The title of this post is the title of this intriguing new article authored by Christina Frohock now available via SSRN. Here is its abstract:

The idea of a legal narrative often focuses on identifying a narrative within the law, for example, the persuasive power of storytelling in a trial court motion or an appellate brief.  The story emerges from the law.  This Article proposes inverting that focus so that we identify the law within a narrative.  Using the example of Vladimir Nabokov’s classic novel Lolita, the Article explains how we can read the novel as a prolonged sentencing memorandum.  That memorandum casts the infamous first-person narrator, recounting his crimes under the pseudonym of Humbert Humbert, as a defendant writing pro se.
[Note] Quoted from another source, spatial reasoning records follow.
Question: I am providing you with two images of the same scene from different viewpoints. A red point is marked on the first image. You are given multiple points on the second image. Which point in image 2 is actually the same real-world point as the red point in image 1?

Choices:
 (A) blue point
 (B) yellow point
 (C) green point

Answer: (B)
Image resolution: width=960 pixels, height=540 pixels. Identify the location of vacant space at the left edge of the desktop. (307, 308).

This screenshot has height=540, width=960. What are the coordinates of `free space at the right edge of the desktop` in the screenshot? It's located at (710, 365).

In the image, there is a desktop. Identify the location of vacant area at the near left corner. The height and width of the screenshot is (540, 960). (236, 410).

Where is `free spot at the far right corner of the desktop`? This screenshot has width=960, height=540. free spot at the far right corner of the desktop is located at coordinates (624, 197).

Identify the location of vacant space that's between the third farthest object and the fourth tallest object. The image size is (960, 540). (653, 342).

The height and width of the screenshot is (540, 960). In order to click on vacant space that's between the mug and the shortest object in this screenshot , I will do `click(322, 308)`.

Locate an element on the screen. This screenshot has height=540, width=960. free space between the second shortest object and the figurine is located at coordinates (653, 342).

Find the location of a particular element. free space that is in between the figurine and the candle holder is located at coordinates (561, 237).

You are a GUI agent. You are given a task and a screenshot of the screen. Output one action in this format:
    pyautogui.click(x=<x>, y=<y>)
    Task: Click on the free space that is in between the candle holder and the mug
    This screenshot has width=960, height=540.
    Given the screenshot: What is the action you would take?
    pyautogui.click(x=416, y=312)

In Lolita, the law emerges from the story, showing that an entire legal document may be redrawn as a narrative.  The legal document and the narrative are one, with a distinct point of view in favor of the criminal defendant.  This unity between law and narrative illuminates a deep, essential goal shared by both genres: garnering sympathy.  The notion of law without sympathy thus rings hollow.  Finally, this essential link between law and sympathy shines a new light on the law’s role to promote justice.  Justice must be measured at least partly as an expression of sympathy rather than solely as a cold calculation of costs and benefits.

August 22, 2022 at 09:05 PM | Permalink

Comments

Positively brilliant made even moreso with Nabokov.

Posted by: Fluffyross | Aug 23, 2022 9:27:07 AM

Lolita was cancelled ffs.

Posted by: whatever | Aug 23, 2022 4:31:29 PM

The book, genius. That's where one finds narrative.